In this case, requests are sent directly to the application ie. no Envoy and OPA in the request path.

  • App and Envoy

In this case, OPA is not included in the request path but Envoy is (ie. Envoy External Authorization API disabled).

  • App, Envoy and OPA (NOP policy)

In this case, performance measurements are observed with Envoy External Authorization API enabled. This means Envoy will make a call to OPA on every incoming request with the below NOP policy loaded into OPA.

  1. package envoy.authz
  2. default allow = true
  • App, Envoy and OPA (RBAC policy)

In this case, performance measurements are observed with Envoy External Authorization API enabled and a sample real-world RBAC policy as shown below loaded into OPA.

  1. package envoy.authz
  2. import input.attributes.request.http as http_request
  3. default allow = false
  4. allow {
  5. roles_for_user[r]
  6. required_roles[r]
  7. }
  8. roles_for_user[r] {
  9. r := user_roles[user_name][_]
  10. }
  11. required_roles[r] {
  12. perm := role_perms[r][_]
  13. perm.method = http_request.method
  14. perm.path = http_request.path
  15. }
  16. user_name = parsed {
  17. [_, encoded] := split(http_request.headers.authorization, " ")
  18. [parsed, _] := split(base64url.decode(encoded), ":")
  19. }
  20. user_roles = {
  21. "alice": ["guest"],
  22. "bob": ["admin"]
  23. }
  24. role_perms = {
  25. "guest": [
  26. {"method": "GET", "path": "/people"},
  27. ],
  28. "admin": [
  29. {"method": "GET", "path": "/people"},
  30. {"method": "POST", "path": "/people"},
  31. ],
  32. }
  • App, Envoy and OPA (Header Injection policy)

This scenario is similar to the previous one expect the policy decision is an object which contains optional response headers. An example of such a policy can be found here.

Measurements

This section describes some metrics that should help to measure the cost of the OPA-Envoy plugin in terms of CPU and memory consumed as well as latency added.

  • End-to-end Latency is the latency measured from the end user’s perspective. This includes time spent on the network, in the application, in OPA and so on. The sample load tester tool shows how to measure this metric.

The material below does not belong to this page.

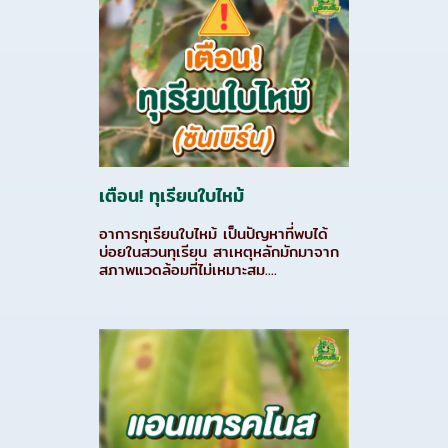
เตือน! ทุเรียนใบไหม้
อาการทุเรียนใบไหม้ เป็นปัญหาที่พบได้
บ่อยในสวนทุเรียน สาเหตุหลักมักมาจาก
สภาพแวดล้อมที่ไม่เหมาะสม....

  • OPA Evaluation is the time taken to evaluate the policy.

  • gRPC Server Handler is the total time taken to prepare the input for the policy, evaluate the policy (OPA Evaluation) and prepare the result. Basically this is time spent by the OPA-Envoy plugin to process the request. OPA’s metrics package provides helpers to measure both gRPC Server Handler and OPA Evaluation time.

  • Resource utilization refers to the CPU and memory usage of the OPA-Envoy container. kubectl top utility can be leveraged to measure this.

Features

The sample OPA-Envoy deployment described previously, does not utilize OPA’s decision logs management API that enables periodic reporting of decision logs to remote HTTP servers or local console. Decision logging can be enabled by updating the OPA-Envoy configuration, and the guidance provided on this page can be used to gather benchmark results.